Sam Altman, PDG d’OpenAI, a reconnu que l’entreprise avait peur des risques posés par son système de chatbot, ChatGPT. « Nous devons être prudents ici », a-t-il déclaré dans une interview à ABC News, mentionnant le potentiel de l’IA à produire de la désinformation. « Je pense que les gens devraient être heureux que nous ayons un peu peur de cela. »
Dans une lettre publiée le 5 avril 2023, OpenAI a déclaré que la société estime que les systèmes d’IA puissants ont besoin d’une réglementation pour garantir des évaluations de sécurité approfondies et qu’elle « s’engagerait activement avec les gouvernements sur la meilleure forme que cette réglementation pourrait prendre ». Néanmoins, OpenAI poursuit le déploiement progressif de GPT-4, et le reste de l’industrie continue également de développer et de former des IA avancées.
Mûr pour la réglementation
Des décennies de recherche en sciences sociales sur les problèmes d’action collective ont montré que là où la confiance et la bonne volonté sont insuffisantes pour éviter les resquilleurs, la réglementation est souvent la seule alternative. La conformité volontaire est le facteur clé qui crée des scénarios de passager clandestin – et l’action du gouvernement est parfois le moyen de l’étouffer dans l’œuf.
En outre, ces réglementations doivent être exécutoires. Après tout, il est peu probable que les futurs usagers du métro paient le prix à moins qu’il n’y ait une menace de punition.
Prenons l’un des problèmes de passager clandestin les plus dramatiques au monde aujourd’hui : le changement climatique. En tant que planète, nous avons tous un intérêt majeur à maintenir un environnement habitable. Dans un système qui autorise les passagers clandestins, cependant, les incitations pour un pays à suivre des directives plus écologiques sont minces.
L’Accord de Paris, qui est actuellement l’accord mondial le plus global sur le changement climatique, est volontaire et les Nations Unies n’ont aucun recours pour le faire respecter. Même si l’Union européenne et la Chine limitaient volontairement leurs émissions, par exemple, les États-Unis et l’Inde pourraient « free ride » sur la réduction du dioxyde de carbone tout en continuant à émettre.
Défi mondial
De même, le problème du passager clandestin fonde des arguments pour réguler le développement de l’IA. En fait, le changement climatique est un parallèle particulièrement étroit, puisque ni les risques posés par l’IA ni les émissions de gaz à effet de serre ne sont limités au pays d’origine d’un programme.

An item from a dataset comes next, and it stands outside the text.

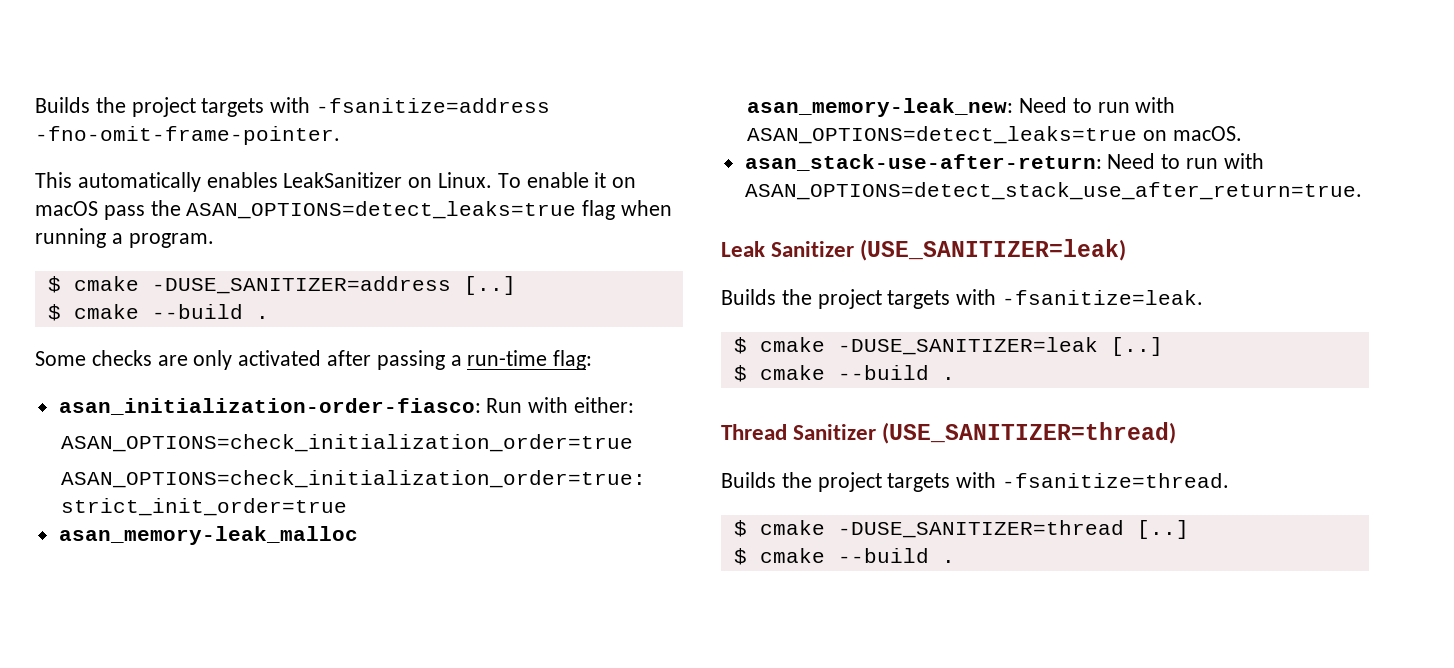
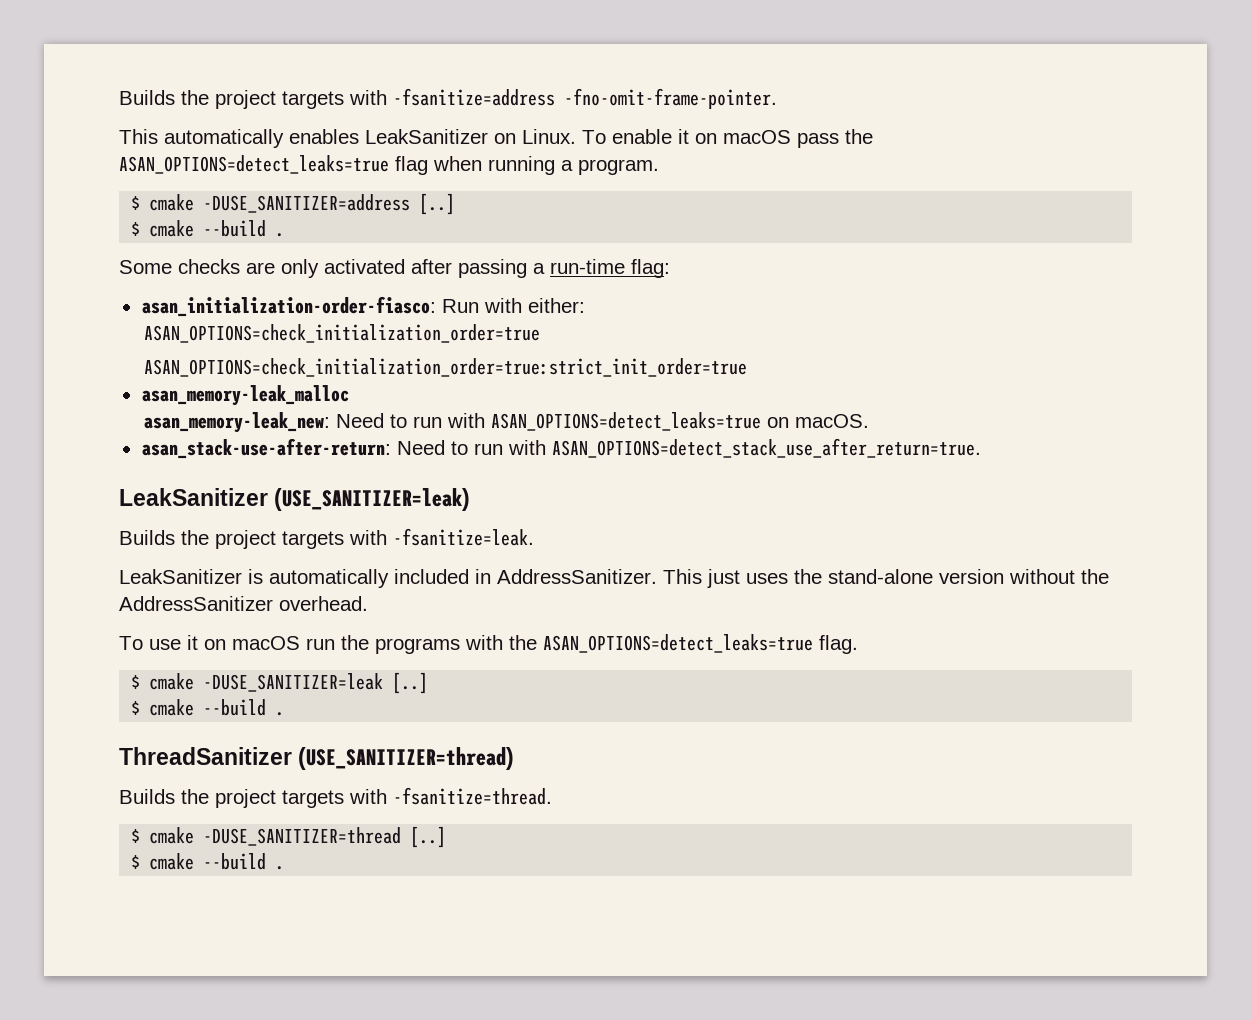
[721,241,855,257] Leak Sanitizer -> [119,488,268,506] LeakSanitizer
(1204, 297) none -> [119,569,1109,588] [119,596,368,611] [119,634,858,654] // LeakSanitizer is automatically included in AddressSanitizer. This just uses the stand-alone version without the AddressSanitizer overhead. // To use it on macOS run the programs with the ASAN_OPTIONS=detect_leaks=true flag.
[721,424,877,440] Thread Sanitizer -> [119,747,292,765] ThreadSanitizer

De plus, la course pour développer une IA plus avancée est internationale. Même si les États-Unis introduisaient une réglementation fédérale sur la recherche et le développement de l’IA, la Chine et le Japon pourraient rouler librement et poursuivre leurs propres programmes nationaux d’IA.
Une réglementation et une application efficaces de l’IA nécessiteraient une action et une coopération collectives à l’échelle mondiale, tout comme pour le changement climatique. Aux États-Unis, une application stricte nécessiterait une surveillance fédérale de la recherche et la capacité d’imposer de lourdes amendes ou d’arrêter des expériences d’IA non conformes pour assurer un développement responsable, que ce soit par le biais de conseils de surveillance réglementaire, de protections des lanceurs d’alerte ou, dans des cas extrêmes, de fermetures de laboratoires ou de recherche. et des accusations criminelles.
Sans application de la loi, cependant, il y aura des passagers clandestins – et les passagers clandestins signifient que la menace de l’IA ne diminuera pas de si tôt.